Martin Comport of Dale & Dale solicitors writes in the Law Society Gazette, in the course of a complaint that the Law Society are using funds to campaign in support of legal aid, that

“Perhaps a test [for legal aid] should be: ‘If this was my money would I spend it on this litigation?’ Perhaps the legal aid budget would not have increased had a more stringent financial test been considered and hence such proposed cuts would not now be proposed.”

Good idea. Oh. Wait… Someone thought of it already.
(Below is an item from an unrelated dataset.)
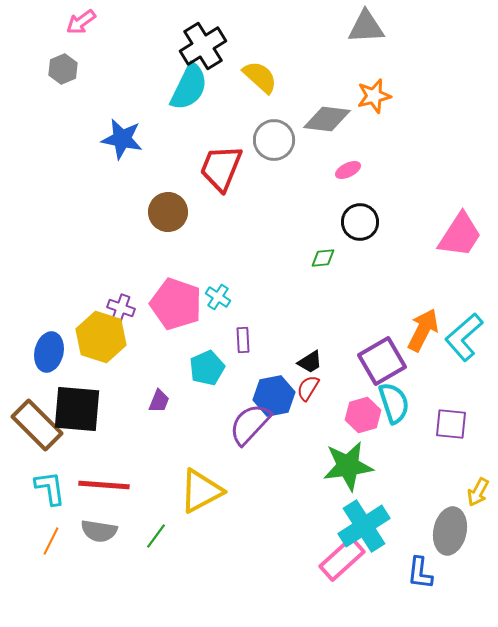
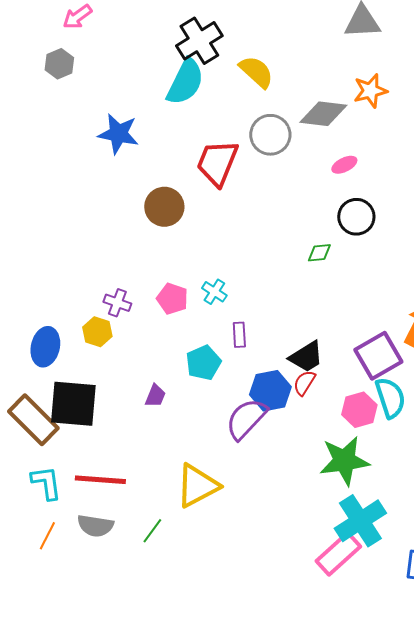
pink pentagon: (176, 304) -> (172, 299), size x0.6
yellow hexagon: (101, 337) -> (97, 332), size x0.6
black trapezoid: (310, 362) -> (306, 357), size x1.4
“If the claim is not primarily a claim for damages (including any application by a defendant or a case which has overwhelming importance to the client), but does not have a significant wider public interest, Full Representation will be refused unless the likely benefits to be gained from the proceedings justify the likely costs, such that a reasonable private paying client would be prepared to litigate, having regard to the prospects of success and all other circumstances.” (5.7.4 Funding code criteria).

As Homer would say “Doh!” (not the greek one).

3 thoughts on “Headdesk

  1. they should call it something like a ‘merits test’. then people would know what it was.

  2. But have you ever tried raising this test with the LSC when on the other side? I have. It doesn’t matter just how meritless the case may be, you can’t trust all legal representatives to pull the plug on their client and you certainly can’t trust the LSC to intervene. It’s so frustrating to represent a privately paying client against a publicly funded one, especially in a Children Act application. The incentive to act reasonably is substantially where there is no real cost consequence.

    • Point taken but I have known the lsc pull funding after representations from the other side. It is difficult because often representations are tactically made and based on a very particular view of “the merits” and they can be mischievously made.